Digital transformation has revolutionised the way that business operations are managed. Organisations can now run more efficiently and cost effectively than ever before. However, as processes become increasingly interconnected, cyber attacks and data breaches become more likely and more dangerous. Consequently, organisational interdependency leads to both great advantages and costly risks.
Within the financial industry alone, digital risk losses totalled $23 billion in the first half of 2019 (CB Insights 2019). These losses were the result of five major risks:
- Third-party security and regulatory compliance risks. Often, data breaches originate from one of an organisation’s third parties or suppliers. Regulations such as GDPR are designed to ensure that an organisation and their third parties maintain a robust cyber security posture. Failure to do so not only puts an organisation at risk of a cyber attack, but also means they are liable for the relevant fine.
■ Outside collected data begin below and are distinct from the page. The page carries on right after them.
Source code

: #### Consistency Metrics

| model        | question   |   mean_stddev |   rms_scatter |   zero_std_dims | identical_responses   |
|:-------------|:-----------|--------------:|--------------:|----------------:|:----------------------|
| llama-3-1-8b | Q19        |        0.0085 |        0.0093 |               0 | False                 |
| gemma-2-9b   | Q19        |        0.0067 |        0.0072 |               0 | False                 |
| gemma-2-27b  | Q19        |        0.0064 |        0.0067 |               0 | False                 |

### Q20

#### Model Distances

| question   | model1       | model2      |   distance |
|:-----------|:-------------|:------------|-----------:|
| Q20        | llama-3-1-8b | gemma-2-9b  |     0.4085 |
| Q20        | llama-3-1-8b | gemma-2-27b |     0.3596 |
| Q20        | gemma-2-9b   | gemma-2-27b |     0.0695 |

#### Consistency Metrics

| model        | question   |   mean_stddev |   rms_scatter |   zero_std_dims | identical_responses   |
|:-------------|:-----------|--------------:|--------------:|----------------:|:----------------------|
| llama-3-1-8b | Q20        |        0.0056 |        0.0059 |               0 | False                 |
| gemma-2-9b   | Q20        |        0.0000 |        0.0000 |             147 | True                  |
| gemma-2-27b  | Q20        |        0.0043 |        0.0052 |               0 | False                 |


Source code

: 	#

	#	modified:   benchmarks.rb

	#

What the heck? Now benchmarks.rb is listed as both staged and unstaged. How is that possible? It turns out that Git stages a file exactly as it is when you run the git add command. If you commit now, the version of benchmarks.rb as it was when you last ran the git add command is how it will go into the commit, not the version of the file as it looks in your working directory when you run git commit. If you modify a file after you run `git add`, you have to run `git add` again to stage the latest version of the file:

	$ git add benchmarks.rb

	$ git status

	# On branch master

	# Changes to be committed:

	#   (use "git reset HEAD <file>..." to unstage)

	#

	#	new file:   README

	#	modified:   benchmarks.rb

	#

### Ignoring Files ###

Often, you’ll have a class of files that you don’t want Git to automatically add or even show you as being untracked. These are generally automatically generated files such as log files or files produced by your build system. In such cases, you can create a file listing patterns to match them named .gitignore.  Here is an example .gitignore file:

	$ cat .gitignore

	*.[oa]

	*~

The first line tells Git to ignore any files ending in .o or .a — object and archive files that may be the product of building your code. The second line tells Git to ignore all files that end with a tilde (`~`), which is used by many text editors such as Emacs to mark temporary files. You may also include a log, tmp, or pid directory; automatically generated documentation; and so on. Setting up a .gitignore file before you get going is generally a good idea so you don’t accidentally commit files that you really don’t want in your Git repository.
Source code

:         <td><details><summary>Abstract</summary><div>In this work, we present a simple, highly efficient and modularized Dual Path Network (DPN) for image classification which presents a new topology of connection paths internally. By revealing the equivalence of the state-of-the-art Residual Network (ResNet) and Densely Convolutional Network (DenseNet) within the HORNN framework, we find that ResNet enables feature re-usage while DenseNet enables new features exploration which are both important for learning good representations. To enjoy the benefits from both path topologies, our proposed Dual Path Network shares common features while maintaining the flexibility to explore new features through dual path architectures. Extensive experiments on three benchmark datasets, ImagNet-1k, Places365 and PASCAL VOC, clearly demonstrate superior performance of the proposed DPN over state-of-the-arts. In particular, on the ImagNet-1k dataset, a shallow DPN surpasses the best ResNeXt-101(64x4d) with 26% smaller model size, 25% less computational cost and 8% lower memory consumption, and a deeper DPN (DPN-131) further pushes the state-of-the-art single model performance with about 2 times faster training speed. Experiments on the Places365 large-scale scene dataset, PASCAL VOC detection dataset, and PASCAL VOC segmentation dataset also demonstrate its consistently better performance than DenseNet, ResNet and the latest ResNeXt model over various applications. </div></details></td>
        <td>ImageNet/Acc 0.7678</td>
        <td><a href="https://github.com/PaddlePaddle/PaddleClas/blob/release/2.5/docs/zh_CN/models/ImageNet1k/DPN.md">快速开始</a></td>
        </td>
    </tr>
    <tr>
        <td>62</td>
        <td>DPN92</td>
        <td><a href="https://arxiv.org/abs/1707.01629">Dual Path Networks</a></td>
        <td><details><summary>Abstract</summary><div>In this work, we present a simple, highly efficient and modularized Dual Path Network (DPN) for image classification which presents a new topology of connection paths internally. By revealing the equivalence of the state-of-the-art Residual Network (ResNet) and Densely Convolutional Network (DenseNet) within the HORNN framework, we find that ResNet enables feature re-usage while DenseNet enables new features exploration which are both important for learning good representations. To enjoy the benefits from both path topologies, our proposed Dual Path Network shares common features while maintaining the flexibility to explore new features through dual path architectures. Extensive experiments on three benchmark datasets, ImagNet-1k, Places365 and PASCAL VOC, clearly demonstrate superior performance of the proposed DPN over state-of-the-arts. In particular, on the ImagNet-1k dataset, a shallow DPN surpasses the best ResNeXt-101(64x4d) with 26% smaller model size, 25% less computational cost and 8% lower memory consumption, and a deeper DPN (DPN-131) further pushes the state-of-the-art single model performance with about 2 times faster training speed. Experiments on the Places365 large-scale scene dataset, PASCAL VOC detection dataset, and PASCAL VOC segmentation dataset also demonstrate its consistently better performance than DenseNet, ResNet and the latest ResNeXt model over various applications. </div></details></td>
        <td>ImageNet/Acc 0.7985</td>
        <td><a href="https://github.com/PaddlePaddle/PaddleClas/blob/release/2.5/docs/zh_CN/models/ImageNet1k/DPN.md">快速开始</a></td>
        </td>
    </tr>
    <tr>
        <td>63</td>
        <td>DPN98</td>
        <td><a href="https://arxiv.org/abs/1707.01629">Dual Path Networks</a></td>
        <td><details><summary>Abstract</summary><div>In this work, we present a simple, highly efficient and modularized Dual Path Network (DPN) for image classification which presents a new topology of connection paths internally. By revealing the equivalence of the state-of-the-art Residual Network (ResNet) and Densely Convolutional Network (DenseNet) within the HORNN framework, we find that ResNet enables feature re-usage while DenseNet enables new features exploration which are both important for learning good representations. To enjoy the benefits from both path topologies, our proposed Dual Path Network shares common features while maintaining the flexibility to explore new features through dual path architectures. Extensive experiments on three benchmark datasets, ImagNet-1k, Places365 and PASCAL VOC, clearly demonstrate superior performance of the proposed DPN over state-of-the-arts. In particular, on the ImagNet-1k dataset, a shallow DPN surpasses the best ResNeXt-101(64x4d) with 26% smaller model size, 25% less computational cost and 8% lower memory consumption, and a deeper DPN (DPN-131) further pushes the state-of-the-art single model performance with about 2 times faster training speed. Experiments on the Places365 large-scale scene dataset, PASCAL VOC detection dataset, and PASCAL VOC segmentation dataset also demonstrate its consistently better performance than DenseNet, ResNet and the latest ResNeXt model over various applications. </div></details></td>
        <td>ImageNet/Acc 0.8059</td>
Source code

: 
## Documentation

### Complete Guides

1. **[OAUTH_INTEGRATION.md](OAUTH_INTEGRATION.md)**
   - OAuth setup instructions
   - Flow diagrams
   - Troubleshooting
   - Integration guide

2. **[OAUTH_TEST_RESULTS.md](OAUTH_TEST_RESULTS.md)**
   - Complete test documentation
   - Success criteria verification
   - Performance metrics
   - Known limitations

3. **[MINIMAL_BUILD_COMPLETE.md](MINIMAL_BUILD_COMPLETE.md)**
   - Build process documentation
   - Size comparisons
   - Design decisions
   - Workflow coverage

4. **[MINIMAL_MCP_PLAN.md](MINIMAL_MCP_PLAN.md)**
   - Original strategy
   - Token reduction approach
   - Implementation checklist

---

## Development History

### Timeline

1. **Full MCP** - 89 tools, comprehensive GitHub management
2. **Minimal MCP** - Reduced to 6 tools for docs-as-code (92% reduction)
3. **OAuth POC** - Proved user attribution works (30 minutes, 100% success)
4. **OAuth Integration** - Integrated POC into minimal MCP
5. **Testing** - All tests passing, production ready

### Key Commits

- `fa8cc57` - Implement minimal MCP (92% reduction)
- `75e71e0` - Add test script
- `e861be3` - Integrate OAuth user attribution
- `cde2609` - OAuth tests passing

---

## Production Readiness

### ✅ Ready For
- Unauthorised access to digital channels. Organisations must ensure that their systems can only be accessed by authorised employees. Precautions such as regularly changing passwords or using multi-factor authentication are often not implemented.
- IoT security vulnerabilities. Lack of encryption, insecure interfaces and weak or outdated software security are just a few examples of critical security vulnerabilities found within IoT devices.
- Faulty data privacy controls in big data and analytics. Personal identifiable data must be collected and shared only as necessary, minimising the risk of hackers stealing sensitive information.
- Misalignment between digital risk management and strategic business outcomes. Risk management that is not aligned with the business strategy will not mitigate the business impacts, such as financial implications or reputational effects, of a cyber attack.
These issues are only escalating – as new technology is implemented and integrated into business operations, more vulnerabilities are likely to appear. Cyber security is currently an afterthought, often provided by an outside source.
As digital transformation progresses, organisations should begin implementing cyber security principals into their business processes, thinking about security while they are designing or updating their products and operations. This can go a long way to reducing major risks and maintaining a streamlined business.
However, risk management does not stop there. Instead, organisations should implement a continuous cycle of identifying various risks across their operations, followed by analysis and further management. By constantly reviewing potential threats and taking business-conscious steps to mitigate them, organisations can proactively reduce their risks.
Just as new innovations are developing daily, new threats are also proliferating. Keep your organisation secure and your business running smoothly by considering all of the consequences of digital transformation.